Both electrons, but only one proton i.e. a Hydrogen Ion (H+) are transferred to NAD forming NADH plus a free proton (H+) which is released into the mitochondrial matrix.
The free proton plus the Hydride ion carried by NADH are next transferred to FMN. The NADH gets oxidized and becomes NAD.
FMN accepts the two hydrogen atoms (2e- plus 2H+) and gets reduced to FMNH2.
From FMNH2 the hydrogen atoms are transferred to the next member of the chain i.e.
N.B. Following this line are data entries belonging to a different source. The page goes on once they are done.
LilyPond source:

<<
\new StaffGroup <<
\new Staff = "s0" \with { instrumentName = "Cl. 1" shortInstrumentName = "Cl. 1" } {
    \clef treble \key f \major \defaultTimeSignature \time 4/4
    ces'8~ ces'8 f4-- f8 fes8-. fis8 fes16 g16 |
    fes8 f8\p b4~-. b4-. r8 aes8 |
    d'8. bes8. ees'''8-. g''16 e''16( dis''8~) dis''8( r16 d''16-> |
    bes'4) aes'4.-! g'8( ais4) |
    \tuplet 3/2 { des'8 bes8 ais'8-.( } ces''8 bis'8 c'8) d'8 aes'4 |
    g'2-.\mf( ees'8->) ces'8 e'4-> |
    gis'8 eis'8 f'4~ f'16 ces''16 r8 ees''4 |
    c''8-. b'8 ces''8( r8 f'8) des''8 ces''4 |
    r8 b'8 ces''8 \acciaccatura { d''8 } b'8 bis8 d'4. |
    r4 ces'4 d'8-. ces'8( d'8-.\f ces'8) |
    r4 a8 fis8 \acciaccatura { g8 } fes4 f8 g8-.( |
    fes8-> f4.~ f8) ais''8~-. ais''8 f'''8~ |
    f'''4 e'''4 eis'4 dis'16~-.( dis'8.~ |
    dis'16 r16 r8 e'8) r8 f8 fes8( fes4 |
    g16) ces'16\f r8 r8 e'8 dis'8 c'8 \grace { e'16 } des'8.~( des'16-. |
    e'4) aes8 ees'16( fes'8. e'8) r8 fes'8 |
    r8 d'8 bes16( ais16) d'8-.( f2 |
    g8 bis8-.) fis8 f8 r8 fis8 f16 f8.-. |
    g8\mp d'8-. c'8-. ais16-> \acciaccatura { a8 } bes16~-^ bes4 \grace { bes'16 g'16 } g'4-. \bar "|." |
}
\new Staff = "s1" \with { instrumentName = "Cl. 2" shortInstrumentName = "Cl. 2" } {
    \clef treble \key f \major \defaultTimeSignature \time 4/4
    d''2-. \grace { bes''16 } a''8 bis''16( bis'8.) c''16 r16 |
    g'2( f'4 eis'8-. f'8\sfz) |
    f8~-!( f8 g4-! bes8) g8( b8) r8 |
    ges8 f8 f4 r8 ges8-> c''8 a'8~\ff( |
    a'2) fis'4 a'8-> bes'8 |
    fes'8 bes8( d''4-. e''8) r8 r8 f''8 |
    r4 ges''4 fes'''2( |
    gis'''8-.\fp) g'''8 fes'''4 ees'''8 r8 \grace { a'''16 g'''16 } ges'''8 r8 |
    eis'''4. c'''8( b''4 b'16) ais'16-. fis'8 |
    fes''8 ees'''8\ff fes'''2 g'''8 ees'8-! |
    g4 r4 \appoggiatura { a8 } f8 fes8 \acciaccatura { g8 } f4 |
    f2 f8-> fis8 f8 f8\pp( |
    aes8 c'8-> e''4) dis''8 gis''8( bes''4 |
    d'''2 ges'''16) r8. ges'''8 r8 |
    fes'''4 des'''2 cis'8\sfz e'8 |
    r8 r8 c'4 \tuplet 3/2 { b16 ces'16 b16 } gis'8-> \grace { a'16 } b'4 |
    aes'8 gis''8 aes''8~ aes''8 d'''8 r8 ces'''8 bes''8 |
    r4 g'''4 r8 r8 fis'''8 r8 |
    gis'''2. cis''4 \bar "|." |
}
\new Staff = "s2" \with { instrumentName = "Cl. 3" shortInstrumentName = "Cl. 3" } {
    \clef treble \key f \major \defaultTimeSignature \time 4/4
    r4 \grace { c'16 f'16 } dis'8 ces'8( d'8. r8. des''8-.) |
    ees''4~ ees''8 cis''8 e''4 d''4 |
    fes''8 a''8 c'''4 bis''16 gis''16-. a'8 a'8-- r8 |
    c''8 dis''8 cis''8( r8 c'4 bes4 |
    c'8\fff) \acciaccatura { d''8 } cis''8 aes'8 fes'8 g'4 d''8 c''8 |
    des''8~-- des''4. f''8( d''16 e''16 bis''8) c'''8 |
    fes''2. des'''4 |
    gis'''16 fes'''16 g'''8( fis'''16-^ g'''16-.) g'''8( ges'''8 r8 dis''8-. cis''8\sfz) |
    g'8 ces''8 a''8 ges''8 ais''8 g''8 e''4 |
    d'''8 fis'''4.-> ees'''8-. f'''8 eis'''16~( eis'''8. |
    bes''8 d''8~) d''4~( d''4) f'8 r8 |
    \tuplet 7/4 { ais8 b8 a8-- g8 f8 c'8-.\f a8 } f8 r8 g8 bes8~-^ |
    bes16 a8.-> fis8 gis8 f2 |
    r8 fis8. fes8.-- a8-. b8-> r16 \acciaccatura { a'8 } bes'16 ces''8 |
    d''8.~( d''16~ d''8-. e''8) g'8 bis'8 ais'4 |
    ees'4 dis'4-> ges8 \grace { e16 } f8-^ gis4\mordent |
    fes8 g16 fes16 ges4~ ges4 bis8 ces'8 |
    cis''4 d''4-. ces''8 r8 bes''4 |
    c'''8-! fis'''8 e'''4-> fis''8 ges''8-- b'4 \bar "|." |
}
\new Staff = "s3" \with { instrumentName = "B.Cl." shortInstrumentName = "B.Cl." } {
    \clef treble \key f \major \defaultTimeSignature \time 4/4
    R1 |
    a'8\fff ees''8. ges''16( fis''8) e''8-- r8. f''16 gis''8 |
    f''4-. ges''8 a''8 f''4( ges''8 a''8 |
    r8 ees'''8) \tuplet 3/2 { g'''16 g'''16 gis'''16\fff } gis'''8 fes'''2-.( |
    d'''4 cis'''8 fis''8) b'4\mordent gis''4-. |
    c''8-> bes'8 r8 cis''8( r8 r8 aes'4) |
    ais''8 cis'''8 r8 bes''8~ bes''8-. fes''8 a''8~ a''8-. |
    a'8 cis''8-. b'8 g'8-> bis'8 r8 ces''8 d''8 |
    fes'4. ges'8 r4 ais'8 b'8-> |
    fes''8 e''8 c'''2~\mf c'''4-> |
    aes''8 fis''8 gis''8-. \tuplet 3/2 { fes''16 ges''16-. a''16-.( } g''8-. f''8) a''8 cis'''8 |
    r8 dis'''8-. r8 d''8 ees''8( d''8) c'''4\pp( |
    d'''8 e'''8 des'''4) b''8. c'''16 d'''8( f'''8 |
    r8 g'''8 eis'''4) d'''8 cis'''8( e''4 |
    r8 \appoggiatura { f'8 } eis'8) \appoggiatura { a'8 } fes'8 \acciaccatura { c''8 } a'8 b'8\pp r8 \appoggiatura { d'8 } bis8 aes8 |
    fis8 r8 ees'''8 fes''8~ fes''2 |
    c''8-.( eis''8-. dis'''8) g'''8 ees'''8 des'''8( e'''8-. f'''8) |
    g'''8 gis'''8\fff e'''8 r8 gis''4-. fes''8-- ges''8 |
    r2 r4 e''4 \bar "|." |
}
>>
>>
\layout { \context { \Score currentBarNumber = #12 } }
Coenzyme Q.
Coenzyme, also known as Ubiquinone, accepts hydrogen atoms both from FMNH2 and FADH2, which is produced by Succinate Dehydrogenase, and Acyl CoA Dehydrogenase.
Electrons are next passed from Coenzyme Q to the remaining members of the chain i.e. Cytochrome b, c1, c, a+a3. Each cytochrome contains a heme group made up of a Porphyrin ring containing an iron atom.
The iron in cytochrome is reversibly converted from Ferric (Fe+++) to it Ferrous (Fe++) form as a part of normal function and as a reversible carrier of electrons.
Cytochrome a+a3, also known as Cytochrome Oxidase, is the only electron carrier that can react directly with molecular Oxygen. At this site, the transported electrons, free protons, and half-molecular oxygen are brought together to form water.

Production of Free energy during the ETC process

Free energy is produced as electrons are transferred from an electron donor (reductant or reducing agent) to an electron acceptor (oxidant or oxidizing agent).
The electrons are transferred in different forms e.g. Hydride Ions (H-) to NAD, as Hydrogen atoms to FMN, FAD, Coenzyme Q, and as electrons (e-) to Cytochrome.
Energy is released during every transfer of electrons from one electron carrier to another, but this energy is released as free energy. To capture this free energy in the form of ATP, a specific proton gradient is required to Phosphorylate 1 ADP with 1Pi to form 1 ATP.
There are only three sites at which this required proton gradient is generated and ATPs are synthesized i.e. when electrons jump or transfer from

NADH to FMN
Cytochrome "b" to Cytochrome "c1"
Cytochrome "a" to Cytochrome "a3"

NADH produces 3ATPs from 3ADPs and 3Pi and FADH2 produces 2ATPs from 2ADPs and 2Pi.

Calculation of energy produced and captured

The transported electrons from NADH to Oxygen through the electron transport chain produce 52580 Calories.
1 ATP produces 7300 Calories.
3 ATPs produce 7300 x 3 = 21900 Calories.
Total Calories produced - Calories stored in the form of ATP (52580 - 21900) = 30680 Calories.
30680 Calories are released as heat and help in the thermodynamic control of the human body.